BEach Clean

A Topsail Island North Carolina Project for Environmental Management

Our BEach Clean Initiative

Topsail Island is comprised of three towns and two counties that have come together for an island-wide project to help protect the beautiful beach that we all love to enjoy! Our island is a beautiful beach destination whether you are visiting for the day, week, or longer, and we want you to have a safe and memorable visit for years to come. To be successful in our efforts, we need YOUR help!”

( Image courtesy of the Karen Beasley Sea Turtle Hospital)

Our BEach Clean Objectives

  • Education messages that which better inform the public that glass is banned on beaches
  • Accelerate the process of moving food packaging material to environmentally-approved friendly packaging material
  • Determine how to reduce impact of plastic bags and other waste in marsh areas
  • Adjust ordinances to ban the use of unencapsulated polystyrene in dock floats
  • Obtain recognition Encourage for businesses that move to environmentally-friendly activities to become “Ocean Friendly Establishments”
  • Island-Wide Education Message
    • “Enjoy our beaches & waterways but leave no trace.”
  • Ask for public support in a manner that is positive and informative

The BEach Clean initiative reminds us to be aware of protecting the environment by–
  • not bringing glass items to the beach.

[Saved entries]

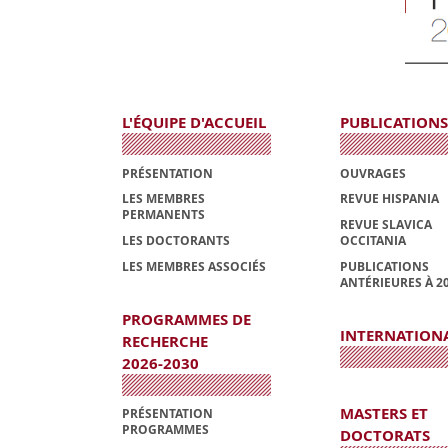
L'ÉQUIPE D'ACCUEIL
PUBLICATIONS
PRÉSENTATION
OUVRAGES
LES MEMBRES
REVUE HISPANIA
PERMANENTS
REVUE SLAVICA
LES DOCTORANTS
OCCITANIA
LES MEMBRES ASSOCIÉS
PUBLICATIONS
ANTÉRIEURES À 2
PROGRAMMES DE
INTERNATION
RECHERCHE
2026-2030
MASTERS ET
PRÉSENTATION
PROGRAMMES
DOCTORATS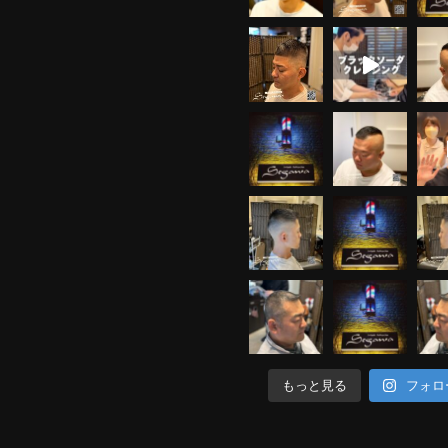
もっと見る
フォロ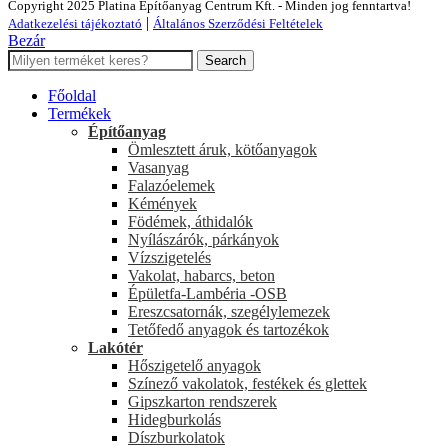
Copyright 2025 Platina Építőanyag Centrum Kft. - Minden jog fenntartva!
|
Adatkezelési tájékoztató
Általános Szerződési Feltételek
Bezár
Search
Főoldal
Termékek
Építőanyag
Ömlesztett áruk, kötőanyagok
Vasanyag
Falazóelemek
Kémények
Födémek, áthidalók
Nyílászárók, párkányok
Vízszigetelés
Vakolat, habarcs, beton
Épületfa-Lambéria -OSB
Ereszcsatornák, szegélylemezek
Tetőfedő anyagok és tartozékok
Lakótér
Hőszigetelő anyagok
Színező vakolatok, festékek és glettek
Gipszkarton rendszerek
Hidegburkolás
Díszburkolatok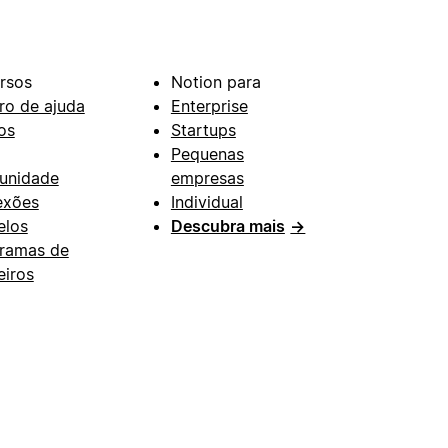
rsos
Notion para
ro de ajuda
Enterprise
os
Startups
Pequenas
unidade
empresas
exões
Individual
los
Descubra mais
→
ramas de
eiros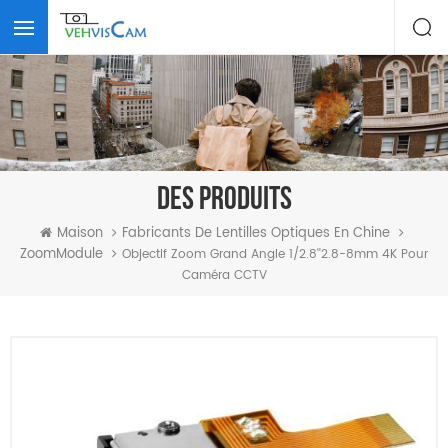
DES PRODUITS
Maison
Fabricants De Lentilles Optiques En Chine
ZoomModule
Objectif Zoom Grand Angle 1/2.8''2.8-8mm 4K Pour
Caméra CCTV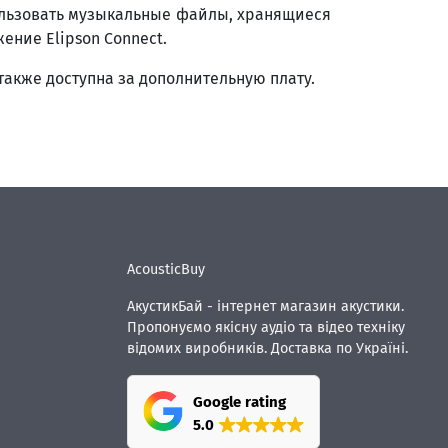
пользовать музыкальные файлы, хранящиеся
ение Elipson Connect.
 также доступна за дополнительную плату.
AcousticBuy
АкустикБай - інтернет магазин акустики.
Пропонуємо якісну аудіо та відео техніку
відомих виробників. Доставка по Україні.
Google rating
5.0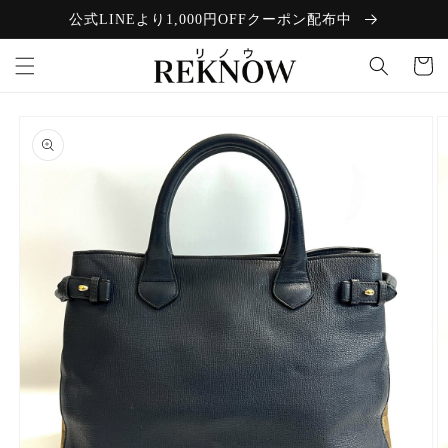
コンテン
公式LINEより1,000円OFFクーポン配布中
ツに進む
カ
ー
ト
商品情報
にスキッ
プ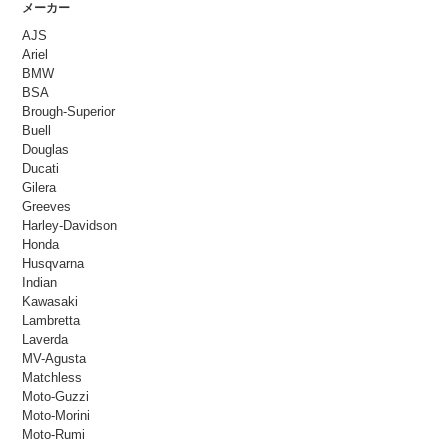
メーカー
AJS
Ariel
BMW
BSA
Brough-Superior
Buell
Douglas
Ducati
Gilera
Greeves
Harley-Davidson
Honda
Husqvarna
Indian
Kawasaki
Lambretta
Laverda
MV-Agusta
Matchless
Moto-Guzzi
Moto-Morini
Moto-Rumi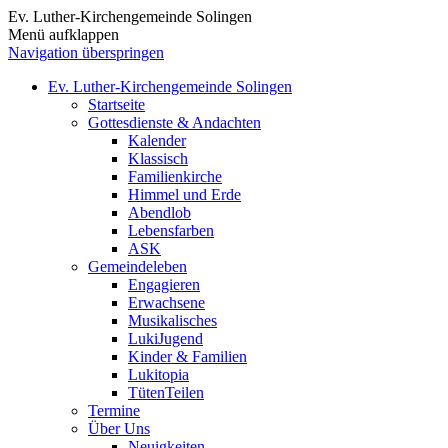
Ev. Luther-Kirchengemeinde Solingen
Menü aufklappen
Navigation überspringen
Ev. Luther-Kirchengemeinde Solingen
Startseite
Gottesdienste & Andachten
Kalender
Klassisch
Familienkirche
Himmel und Erde
Abendlob
Lebensfarben
ASK
Gemeindeleben
Engagieren
Erwachsene
Musikalisches
LukiJugend
Kinder & Familien
Lukitopia
TütenTeilen
Termine
Über Uns
Neuigkeiten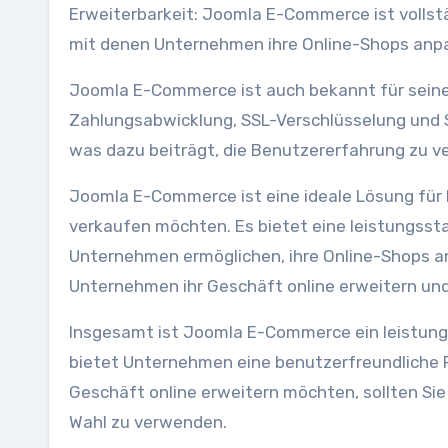
Erweiterbarkeit: Joomla E-Commerce ist vollstä
mit denen Unternehmen ihre Online-Shops anp
Joomla E-Commerce ist auch bekannt für seine S
Zahlungsabwicklung, SSL-Verschlüsselung und Sc
was dazu beiträgt, die Benutzererfahrung zu v
Joomla E-Commerce ist eine ideale Lösung für k
verkaufen möchten. Es bietet eine leistungsstar
Unternehmen ermöglichen, ihre Online-Shops 
Unternehmen ihr Geschäft online erweitern und
Insgesamt ist Joomla E-Commerce ein leistung
bietet Unternehmen eine benutzerfreundliche Pl
Geschäft online erweitern möchten, sollten Sie
Wahl zu verwenden.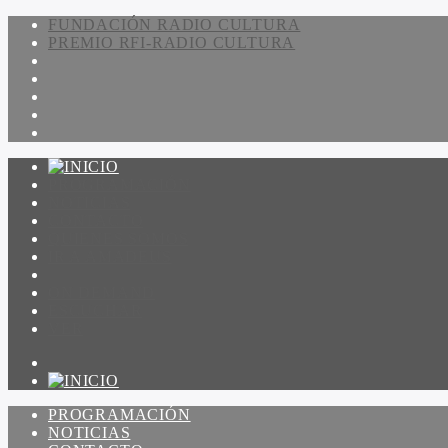
FUNDACIÓN RADIO CULTURA
PREMIO RFI-RADIO CULTURA
PROGRAMACIÓN
NOTICIAS
CONTACTO
QUIENES SOMOS
IR A AMADEUS
ON DEMAND
ESCUCHAR
VER
PROGRAMACIÓN
NOTICIAS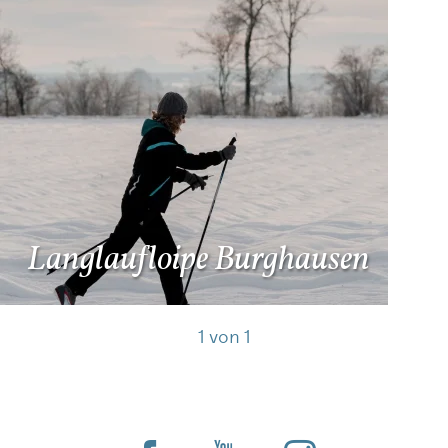
Langlaufloipe Burghausen
1
von
1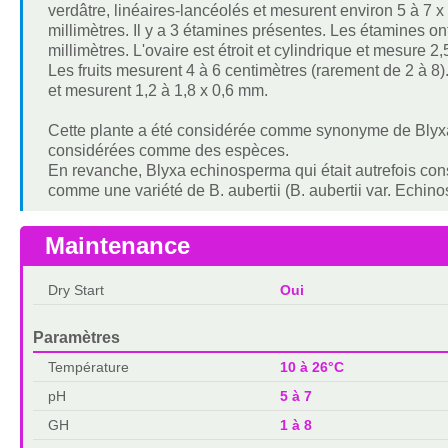
verdâtre, linéaires-lancéolés et mesurent environ 5 à 7 x
millimètres. Il y a 3 étamines présentes. Les étamines on
millimètres. L'ovaire est étroit et cylindrique et mesure 
Les fruits mesurent 4 à 6 centimètres (rarement de 2 à 8
et mesurent 1,2 à 1,8 x 0,6 mm.
Cette plante a été considérée comme synonyme de Blyxa 
considérées comme des espèces.
En revanche, Blyxa echinosperma qui était autrefois co
comme une variété de B. aubertii (B. aubertii var. Echin
Maintenance
Dry Start
Oui
Paramètres
Température
10 à 26°C
pH
5 à 7
GH
1 à 8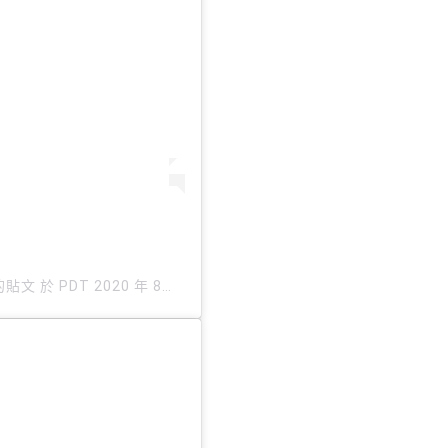
享的貼文
於
PDT 2020 年 8月 月 2 日 下午 4:22
張貼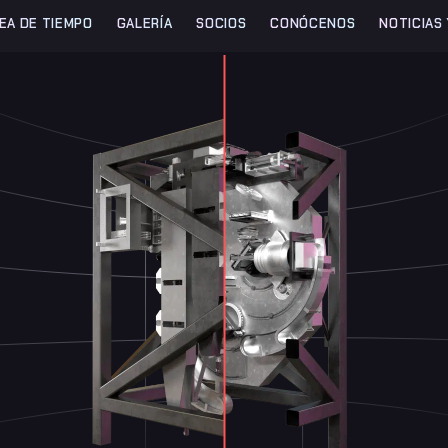
NEA DE TIEMPO
GALERÍA
SOCIOS
CONÓCENOS
NOTICIAS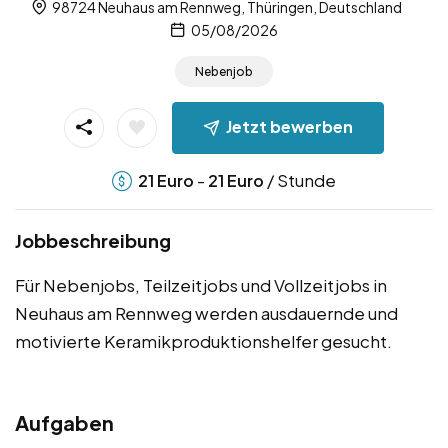
98724 Neuhaus am Rennweg, Thüringen, Deutschland
05/08/2026
Nebenjob
Jetzt bewerben
-
/ Stunde
21
Euro
21
Euro
Jobbeschreibung
Für Nebenjobs, Teilzeitjobs und Vollzeitjobs in
Neuhaus am Rennweg werden ausdauernde und
motivierte Keramikproduktionshelfer gesucht.
Aufgaben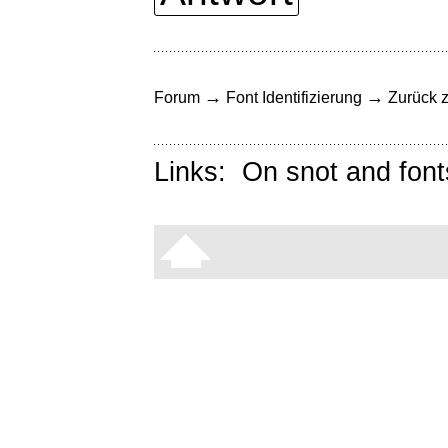
→
→
Forum
Font Identifizierung
Zurück z
Links:
On snot and font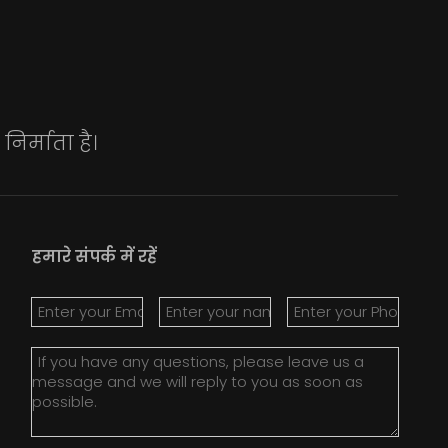
िर्माता है।
हमारे संपर्क में रहें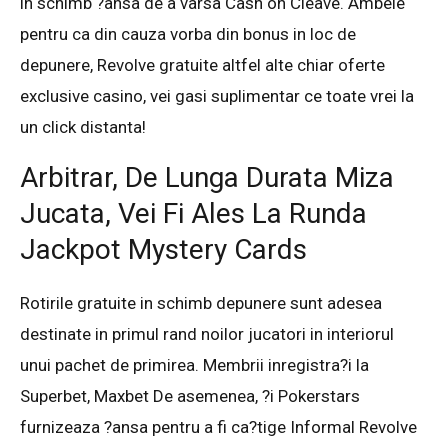
in schimb ?ansa de a varsa Cash on Cleave. Ambele
pentru ca din cauza vorba din bonus in loc de
depunere, Revolve gratuite altfel alte chiar oferte
exclusive casino, vei gasi suplimentar ce toate vrei la
un click distanta!
Arbitrar, De Lunga Durata Miza
Jucata, Vei Fi Ales La Runda
Jackpot Mystery Cards
Rotirile gratuite in schimb depunere sunt adesea
destinate in primul rand noilor jucatori in interiorul
unui pachet de primirea. Membrii inregistra?i la
Superbet, Maxbet De asemenea, ?i Pokerstars
furnizeaza ?ansa pentru a fi ca?tige Informal Revolve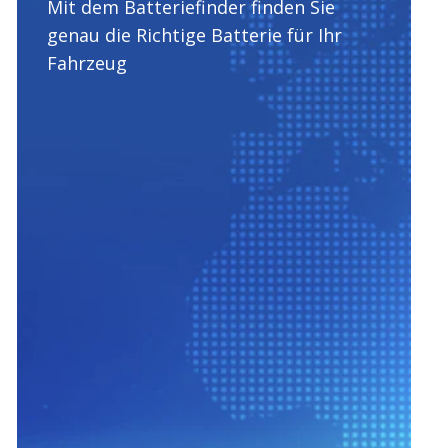
Mit dem Batteriefinder finden Sie
genau die Richtige Batterie für Ihr
Fahrzeug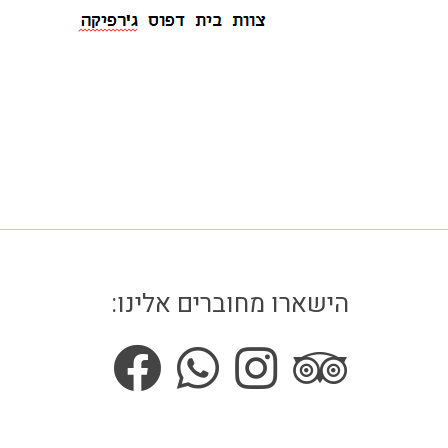
הישארו מחוברים אלינו: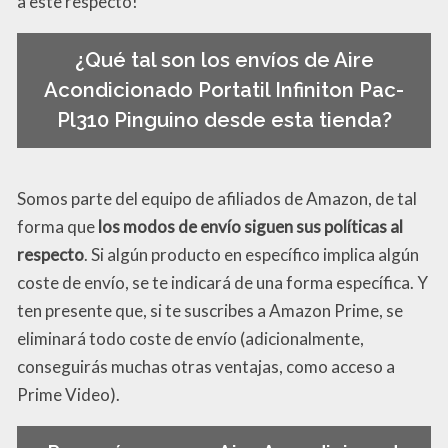
a este respecto!
¿Qué tal son los envíos de Aire
Acondicionado Portatil Infiniton Pac-
Pl310 Pinguino desde esta tienda?
Somos parte del equipo de afiliados de Amazon, de tal
forma que
los modos de envío siguen sus políticas al
respecto
. Si algún producto en específico implica algún
coste de envío, se te indicará de una forma específica. Y
ten presente que, si te suscribes a Amazon Prime, se
eliminará todo coste de envío (adicionalmente,
conseguirás muchas otras ventajas, como acceso a
Prime Video).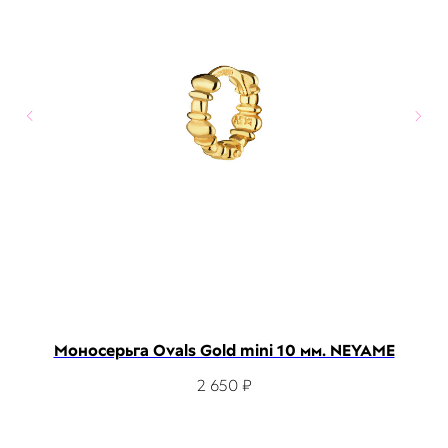
ME
Моносерьга Ovals Gold mini 10 мм. NEYAME
2 650
₽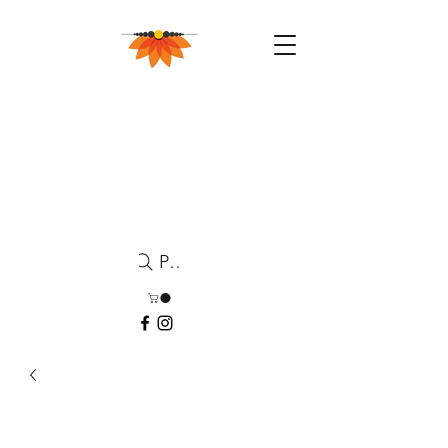
Pesquisa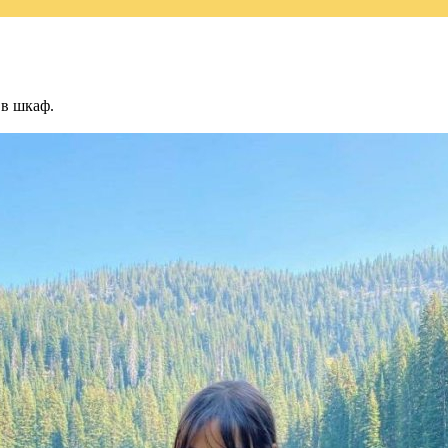
 в шкаф.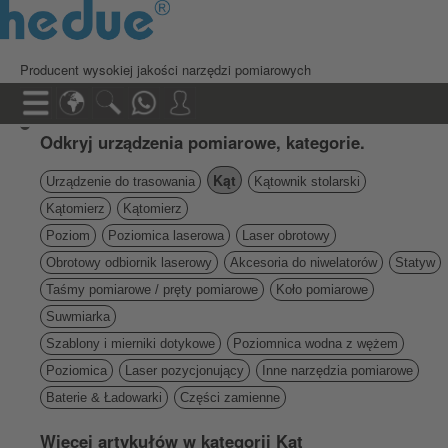
Producent wysokiej jakości narzędzi pomiarowych
Odkryj urządzenia pomiarowe, kategorie.
Kąt
Urządzenie do trasowania
Kątownik stolarski
Kątomierz
Kątomierz
Poziom
Poziomica laserowa
Laser obrotowy
Obrotowy odbiornik laserowy
Akcesoria do niwelatorów
Statyw
Taśmy pomiarowe / pręty pomiarowe
Koło pomiarowe
Suwmiarka
Szablony i mierniki dotykowe
Poziomnica wodna z wężem
Poziomica
Laser pozycjonujący
Inne narzędzia pomiarowe
Baterie & Ładowarki
Części zamienne
Więcej artykułów w kategorii Kąt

Directions:
Write out the passage of the BEach Clean page verbatim, starting with "A Topsail Island" and going on through "Sea Turtle Hospital)".

Final answer:
A Topsail Island North Carolina Project for Environmental Management

Our BEach Clean Initiative

Topsail Island is comprised of three towns and two counties that have come together for an island-wide project to help protect the beautiful beach that we all love to enjoy! Our island is a beautiful beach destination whether you are visiting for the day, week, or longer, and we want you to have a safe and memorable visit for years to come. To be successful in our efforts, we need YOUR help!”

( Image courtesy of the Karen Beasley Sea Turtle Hospital)